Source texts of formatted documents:
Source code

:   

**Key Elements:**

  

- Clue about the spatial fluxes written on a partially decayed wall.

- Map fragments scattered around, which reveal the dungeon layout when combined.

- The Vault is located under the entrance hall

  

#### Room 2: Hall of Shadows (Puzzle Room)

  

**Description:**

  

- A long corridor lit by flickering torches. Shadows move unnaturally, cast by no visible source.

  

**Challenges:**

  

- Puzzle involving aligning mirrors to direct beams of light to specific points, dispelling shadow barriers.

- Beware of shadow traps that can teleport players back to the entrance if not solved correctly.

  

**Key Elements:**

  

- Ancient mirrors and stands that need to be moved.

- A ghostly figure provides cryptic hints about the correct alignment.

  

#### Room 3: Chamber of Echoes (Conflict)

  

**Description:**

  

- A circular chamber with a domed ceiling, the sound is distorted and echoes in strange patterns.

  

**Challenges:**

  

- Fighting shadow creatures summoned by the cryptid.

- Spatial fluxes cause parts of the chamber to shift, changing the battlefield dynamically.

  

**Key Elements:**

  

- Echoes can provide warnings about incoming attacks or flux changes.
---
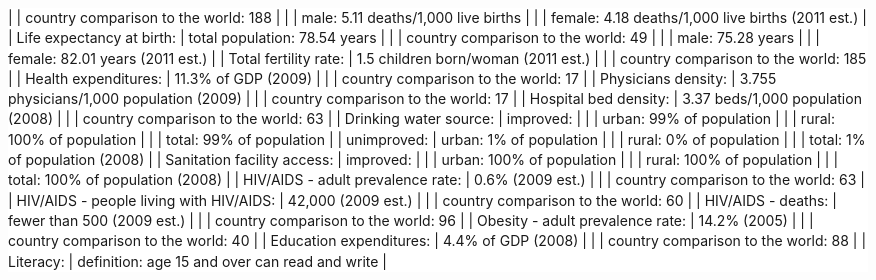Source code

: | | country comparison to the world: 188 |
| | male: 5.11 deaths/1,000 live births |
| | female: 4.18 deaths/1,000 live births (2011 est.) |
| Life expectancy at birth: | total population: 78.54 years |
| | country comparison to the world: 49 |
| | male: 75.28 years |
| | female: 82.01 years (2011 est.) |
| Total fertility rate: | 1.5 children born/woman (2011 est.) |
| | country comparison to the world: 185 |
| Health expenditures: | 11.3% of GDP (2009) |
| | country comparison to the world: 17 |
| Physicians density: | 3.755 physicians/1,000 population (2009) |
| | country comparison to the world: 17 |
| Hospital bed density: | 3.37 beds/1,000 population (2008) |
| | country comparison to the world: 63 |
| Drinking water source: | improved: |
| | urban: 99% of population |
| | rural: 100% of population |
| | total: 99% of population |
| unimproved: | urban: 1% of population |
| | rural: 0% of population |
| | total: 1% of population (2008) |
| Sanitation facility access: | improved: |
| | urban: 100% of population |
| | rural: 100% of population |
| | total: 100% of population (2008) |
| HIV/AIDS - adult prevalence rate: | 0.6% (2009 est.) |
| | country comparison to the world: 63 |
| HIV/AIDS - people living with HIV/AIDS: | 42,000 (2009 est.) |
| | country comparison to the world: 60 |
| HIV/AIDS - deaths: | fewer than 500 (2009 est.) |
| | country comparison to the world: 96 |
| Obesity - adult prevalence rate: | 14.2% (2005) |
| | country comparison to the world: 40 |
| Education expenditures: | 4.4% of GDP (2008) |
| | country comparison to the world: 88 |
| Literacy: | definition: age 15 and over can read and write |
==
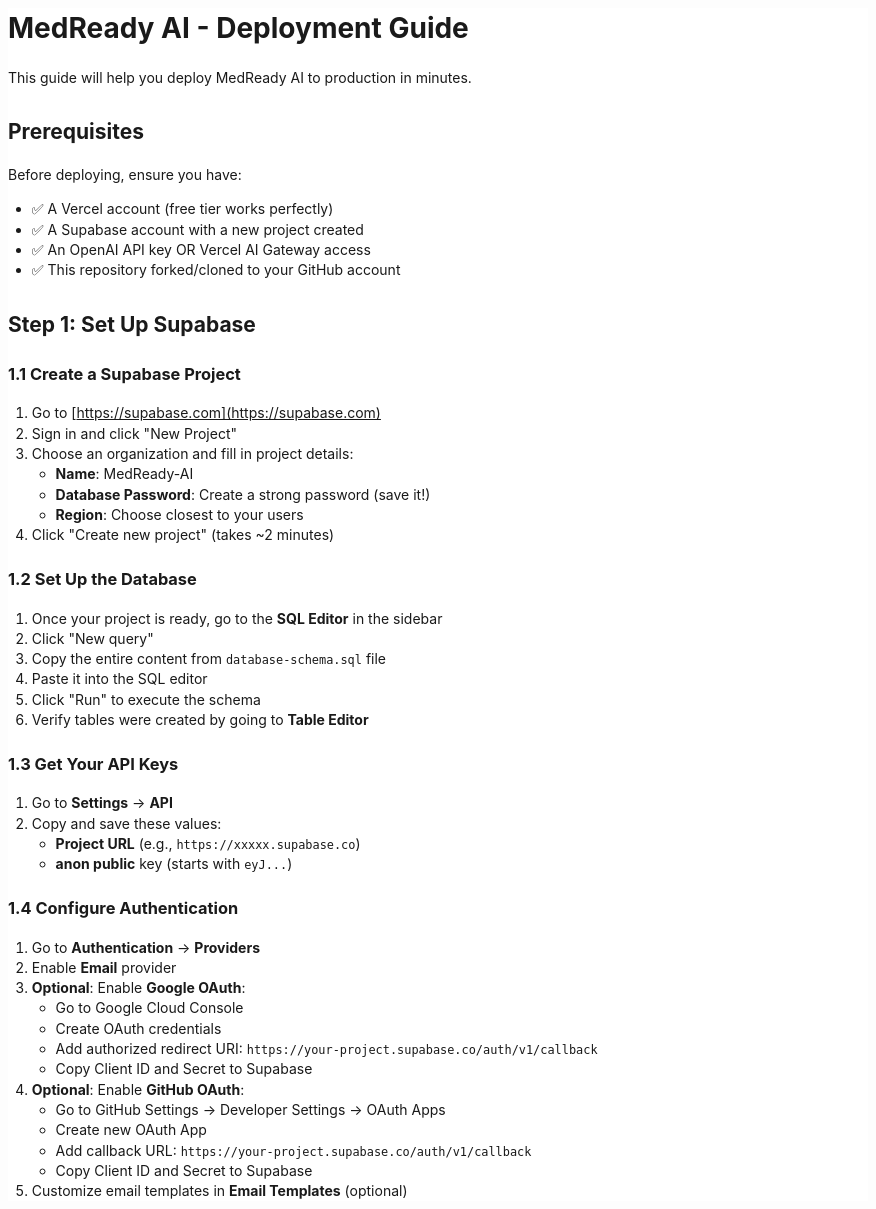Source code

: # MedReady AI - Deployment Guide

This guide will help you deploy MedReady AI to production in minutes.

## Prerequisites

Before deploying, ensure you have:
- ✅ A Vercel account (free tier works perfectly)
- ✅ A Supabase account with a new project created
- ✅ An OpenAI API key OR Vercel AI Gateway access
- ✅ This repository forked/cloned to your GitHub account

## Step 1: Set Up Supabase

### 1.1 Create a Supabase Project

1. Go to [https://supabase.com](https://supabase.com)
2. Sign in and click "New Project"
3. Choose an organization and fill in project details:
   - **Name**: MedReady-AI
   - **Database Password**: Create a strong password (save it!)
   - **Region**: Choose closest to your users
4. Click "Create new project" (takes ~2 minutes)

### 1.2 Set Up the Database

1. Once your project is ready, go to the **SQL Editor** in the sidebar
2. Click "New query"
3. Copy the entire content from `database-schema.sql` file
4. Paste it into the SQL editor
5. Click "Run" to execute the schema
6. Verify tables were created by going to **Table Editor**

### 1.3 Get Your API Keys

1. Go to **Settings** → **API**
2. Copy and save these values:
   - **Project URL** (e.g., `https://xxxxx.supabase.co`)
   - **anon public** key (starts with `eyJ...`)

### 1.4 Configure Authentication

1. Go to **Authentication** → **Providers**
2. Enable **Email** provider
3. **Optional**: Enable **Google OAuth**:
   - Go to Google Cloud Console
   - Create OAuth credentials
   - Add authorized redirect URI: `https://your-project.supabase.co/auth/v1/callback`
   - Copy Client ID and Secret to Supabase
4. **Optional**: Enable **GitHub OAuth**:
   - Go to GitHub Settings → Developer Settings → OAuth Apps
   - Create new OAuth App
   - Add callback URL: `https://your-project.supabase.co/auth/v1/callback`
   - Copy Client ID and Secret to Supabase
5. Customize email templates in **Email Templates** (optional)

### Job
Return each line from the records that includes the word "Copy".

### Output
3. Copy the entire content from `database-schema.sql` file
2. Copy and save these values:
   - Copy Client ID and Secret to Supabase
   - Copy Client ID and Secret to Supabase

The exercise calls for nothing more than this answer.